### About this task
Please render every line of the material as a JSON list of strings, with one string per line and any blank lines left out.

### Study material
###
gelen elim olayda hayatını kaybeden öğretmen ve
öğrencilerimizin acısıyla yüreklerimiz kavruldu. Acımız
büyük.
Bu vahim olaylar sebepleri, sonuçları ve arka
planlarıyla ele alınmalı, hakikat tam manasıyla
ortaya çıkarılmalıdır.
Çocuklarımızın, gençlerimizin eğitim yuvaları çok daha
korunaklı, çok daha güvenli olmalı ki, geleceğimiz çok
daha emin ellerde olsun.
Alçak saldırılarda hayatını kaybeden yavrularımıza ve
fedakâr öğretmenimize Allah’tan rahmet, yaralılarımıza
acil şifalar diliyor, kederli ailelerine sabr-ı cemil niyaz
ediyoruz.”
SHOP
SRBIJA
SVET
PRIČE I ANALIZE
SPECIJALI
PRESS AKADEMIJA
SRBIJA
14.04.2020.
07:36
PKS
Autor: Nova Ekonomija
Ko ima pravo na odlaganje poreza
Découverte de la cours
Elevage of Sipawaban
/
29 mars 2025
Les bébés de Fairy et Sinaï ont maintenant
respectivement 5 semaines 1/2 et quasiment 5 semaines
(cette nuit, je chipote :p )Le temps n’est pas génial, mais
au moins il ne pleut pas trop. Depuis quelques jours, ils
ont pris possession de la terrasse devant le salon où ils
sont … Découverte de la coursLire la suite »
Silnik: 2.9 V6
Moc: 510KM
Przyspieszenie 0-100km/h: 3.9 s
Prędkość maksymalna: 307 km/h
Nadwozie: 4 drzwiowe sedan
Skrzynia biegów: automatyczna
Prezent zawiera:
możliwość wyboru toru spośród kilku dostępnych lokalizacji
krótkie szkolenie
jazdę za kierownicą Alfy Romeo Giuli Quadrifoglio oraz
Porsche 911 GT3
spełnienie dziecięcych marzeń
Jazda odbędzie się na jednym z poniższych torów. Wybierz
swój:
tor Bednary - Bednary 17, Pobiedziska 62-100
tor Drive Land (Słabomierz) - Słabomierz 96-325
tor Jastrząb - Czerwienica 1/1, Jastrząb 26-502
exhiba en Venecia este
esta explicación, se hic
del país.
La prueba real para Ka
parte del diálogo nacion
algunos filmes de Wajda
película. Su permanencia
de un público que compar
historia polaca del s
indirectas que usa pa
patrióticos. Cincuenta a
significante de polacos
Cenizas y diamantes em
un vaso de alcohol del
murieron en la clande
###
### Solution
[
  "gelen elim olayda hayatını kaybeden öğretmen ve",
  "öğrencilerimizin acısıyla yüreklerimiz kavruldu. Acımız",
  "büyük.",
  "Bu vahim olaylar sebepleri, sonuçları ve arka",
  "planlarıyla ele alınmalı, hakikat tam manasıyla",
  "ortaya çıkarılmalıdır.",
  "Çocuklarımızın, gençlerimizin eğitim yuvaları çok daha",
  "korunaklı, çok daha güvenli olmalı ki, geleceğimiz çok",
  "daha emin ellerde olsun.",
  "Alçak saldırılarda hayatını kaybeden yavrularımıza ve",
  "fedakâr öğretmenimize Allah’tan rahmet, yaralılarımıza",
  "acil şifalar diliyor, kederli ailelerine sabr-ı cemil niyaz",
  "ediyoruz.”",
  "SHOP",
  "SRBIJA",
  "SVET",
  "PRIČE I ANALIZE",
  "SPECIJALI",
  "PRESS AKADEMIJA",
  "SRBIJA",
  "14.04.2020.",
  "07:36",
  "PKS",
  "Autor: Nova Ekonomija",
  "Ko ima pravo na odlaganje poreza",
  "Découverte de la cours",
  "Elevage of Sipawaban",
  "/",
  "29 mars 2025",
  "Les bébés de Fairy et Sinaï ont maintenant",
  "respectivement 5 semaines 1/2 et quasiment 5 semaines",
  "(cette nuit, je chipote :p )Le temps n’est pas génial, mais",
  "au moins il ne pleut pas trop. Depuis quelques jours, ils",
  "ont pris possession de la terrasse devant le salon où ils",
  "sont … Découverte de la coursLire la suite »",
  "Silnik: 2.9 V6",
  "Moc: 510KM",
  "Przyspieszenie 0-100km/h: 3.9 s",
  "Prędkość maksymalna: 307 km/h",
  "Nadwozie: 4 drzwiowe sedan",
  "Skrzynia biegów: automatyczna",
  "Prezent zawiera:",
  "możliwość wyboru toru spośród kilku dostępnych lokalizacji",
  "krótkie szkolenie",
  "jazdę za kierownicą Alfy Romeo Giuli Quadrifoglio oraz",
  "Porsche 911 GT3",
  "spełnienie dziecięcych marzeń",
  "Jazda odbędzie się na jednym z poniższych torów. Wybierz",
  "swój:",
  "tor Bednary - Bednary 17, Pobiedziska 62-100",
  "tor Drive Land (Słabomierz) - Słabomierz 96-325",
  "tor Jastrząb - Czerwienica 1/1, Jastrząb 26-502",
  "exhiba en Venecia este",
  "esta explicación, se hic",
  "del país.",
  "La prueba real para Ka",
  "parte del diálogo nacion",
  "algunos filmes de Wajda",
  "película. Su permanencia",
  "de un público que compar",
  "historia polaca del s",
  "indirectas que usa pa",
  "patrióticos. Cincuenta a",
  "significante de polacos",
  "Cenizas y diamantes em",
  "un vaso de alcohol del",
  "murieron en la clande"
]